A “regular” cleaning is clinically called prophylaxis or a prophy cleaning and is a preventative measure to prevent periodontal disease. It includes removing plaque and tartar from tooth surfaces and just below the gum line. Sometimes, especially if you haven’t been to the dentist in a while, the buildup of tartar and plaque is too much to remove with the hand instruments that our hygienists use and, in some cases, requires the use of anesthetic and more than one visit, resulting in a costlier dental appointment.
This is when a “simple cleaning” goes from being a preventative measure to a treatment and maintenance measure. When this happens, you might be told you need a periodontal cleaning, root planing, or a deep scaling. These cleanings remove the tartar that wedges itself below the gum line and irritates and inflames the gum, causing what’s called gingivitis.
Gingivitis is the first stage of periodontal disease. Gingivitis is an inflammation of the gums causing bleeding, red swollen gum tissue, and bad breath.
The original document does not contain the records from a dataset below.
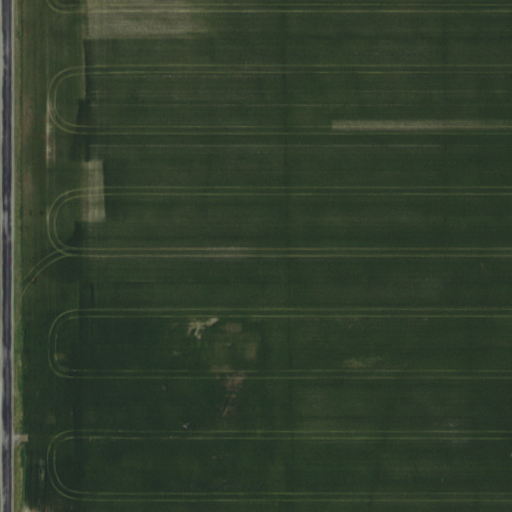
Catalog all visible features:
road: (1, 256)
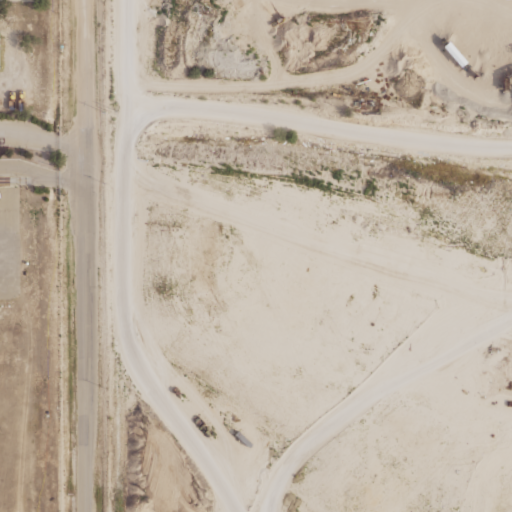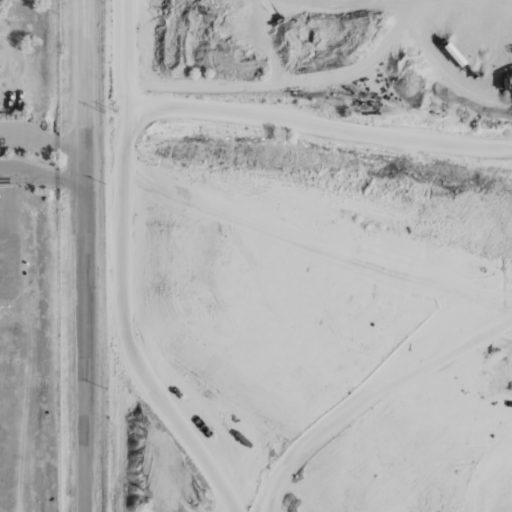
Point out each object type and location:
road: (3, 82)
road: (117, 83)
road: (323, 143)
road: (15, 161)
road: (78, 164)
road: (85, 255)
landfill: (32, 257)
road: (131, 353)
road: (118, 425)
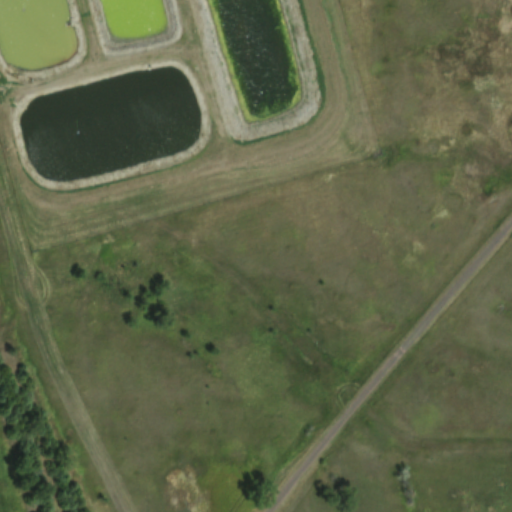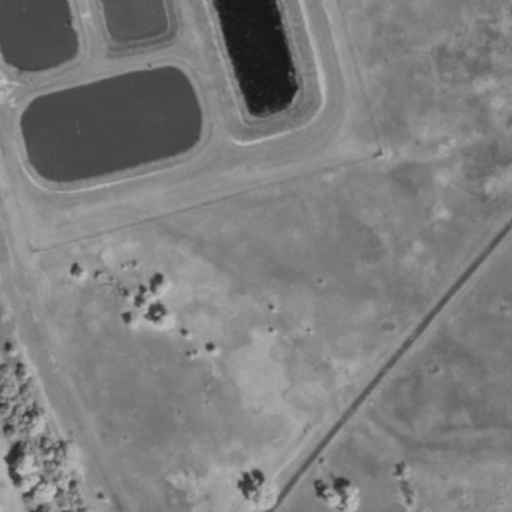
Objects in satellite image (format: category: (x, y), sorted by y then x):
road: (385, 360)
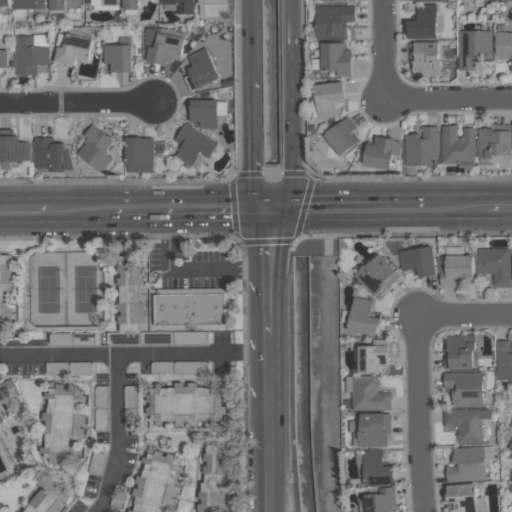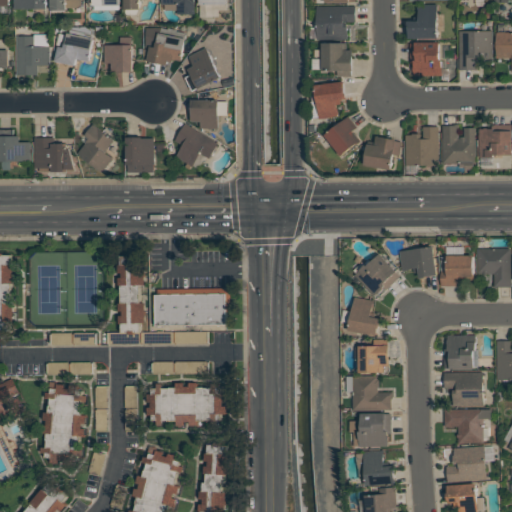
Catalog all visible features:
building: (420, 0)
building: (503, 0)
building: (340, 1)
building: (5, 2)
building: (30, 4)
building: (106, 4)
building: (132, 4)
building: (59, 5)
building: (182, 6)
building: (213, 6)
building: (335, 21)
building: (425, 23)
building: (504, 44)
building: (475, 48)
building: (75, 49)
building: (167, 49)
road: (386, 49)
building: (32, 52)
building: (120, 57)
building: (4, 58)
building: (337, 58)
building: (426, 58)
building: (203, 68)
building: (330, 98)
road: (449, 98)
road: (77, 105)
road: (291, 107)
road: (250, 108)
building: (209, 112)
building: (343, 136)
building: (495, 142)
building: (459, 144)
building: (195, 145)
building: (423, 147)
building: (97, 148)
building: (14, 149)
building: (383, 152)
building: (52, 154)
building: (141, 154)
road: (462, 207)
road: (502, 207)
road: (351, 208)
road: (238, 209)
traffic signals: (271, 209)
road: (159, 211)
road: (83, 212)
road: (26, 213)
building: (420, 261)
building: (496, 265)
road: (190, 269)
building: (460, 270)
building: (379, 275)
road: (270, 279)
building: (7, 294)
building: (132, 295)
building: (192, 309)
building: (191, 310)
building: (143, 312)
road: (465, 315)
building: (363, 317)
building: (73, 338)
road: (252, 351)
building: (461, 353)
road: (121, 355)
road: (4, 358)
building: (372, 358)
building: (504, 359)
building: (79, 368)
building: (466, 387)
building: (370, 393)
building: (8, 395)
building: (7, 399)
building: (189, 404)
building: (187, 405)
building: (102, 407)
building: (131, 407)
road: (421, 413)
building: (65, 419)
building: (470, 423)
building: (64, 424)
building: (373, 429)
road: (120, 436)
building: (510, 439)
building: (98, 462)
building: (468, 463)
building: (378, 469)
building: (215, 478)
building: (215, 479)
building: (157, 482)
building: (158, 483)
building: (463, 497)
building: (122, 498)
building: (48, 500)
building: (48, 500)
building: (382, 501)
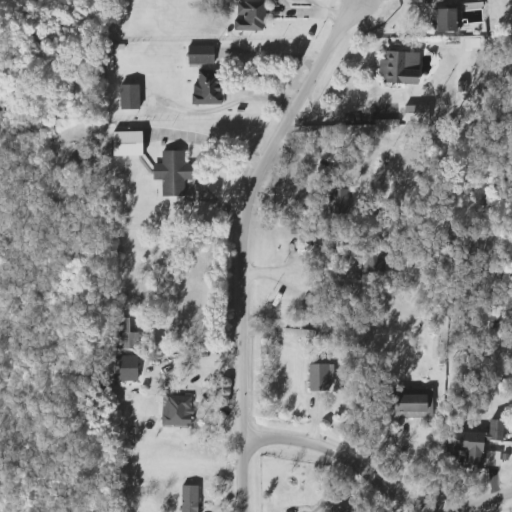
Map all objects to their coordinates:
building: (254, 0)
building: (481, 0)
building: (249, 17)
building: (250, 17)
building: (443, 20)
building: (443, 21)
building: (200, 55)
building: (399, 68)
building: (399, 68)
building: (206, 89)
building: (129, 97)
road: (361, 104)
building: (127, 144)
road: (215, 144)
building: (155, 163)
building: (172, 173)
building: (338, 202)
road: (244, 241)
building: (371, 263)
road: (294, 270)
building: (299, 334)
building: (123, 335)
building: (124, 368)
building: (319, 377)
building: (411, 404)
building: (412, 404)
building: (176, 411)
building: (177, 411)
building: (476, 442)
road: (375, 482)
building: (189, 499)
A cleaning and more frequent professional hygiene appointments can treat and usually reverse this stage of gum disease so long as you follow a regular at-home maintenance routine and commit to a strict professional hygiene schedule.
Time to Deep Clean
If gingivitis is left untreated, it can turn into periodontitis. At this stage, tartar builds up between the gum and tooth root creating periodontal pockets that can no longer be cleaned with regular at-home care. A more frequent recare schedule, usually every three to four months, and specialized equipment including ultrasonic scalers can remove the buildup and help the pocket stay clean, so no further damage is done. Think of tartar as a wedge between the tooth and the gum. The more it builds up, the harder it is for you to clean yourself. And the more the tartar builds up, the more the gum is pushed from the tooth. It’s a cycle, and the only way to effectively clean below the gum line is having a qualified dental professional remove it with specialized equipment.
Once periodontitis progresses to a point where the bone starts to recede, it is considered advanced periodontal disease which includes bone loss due to extensive pocketing. This causes loose teeth which can result in lost teeth and a shift in your bite if not properly taken care of. If too many teeth are lost, it can radically alter your bite and cause worse problems than a gap in your smile. At this stage, regular cleanings are no longer effective, and we may recommend one of many procedures to help manage the infection, like laser periodontal treatments, bone grafting, or time release antibiotics placed in the periodontal pocket itself. Each of these treatments requires dedication to an excellent home care routine, so the efforts of your hygienist and dentist don’t go to waste.
An Ounce of Prevention
The good news is, gum disease can be prevented with regular professional cleanings and a good home care routine that includes daily flossing and brushing for two minutes at least twice a day. A little extra time spent on proper home care and regular cleanings can help save a lot of time and money down the road.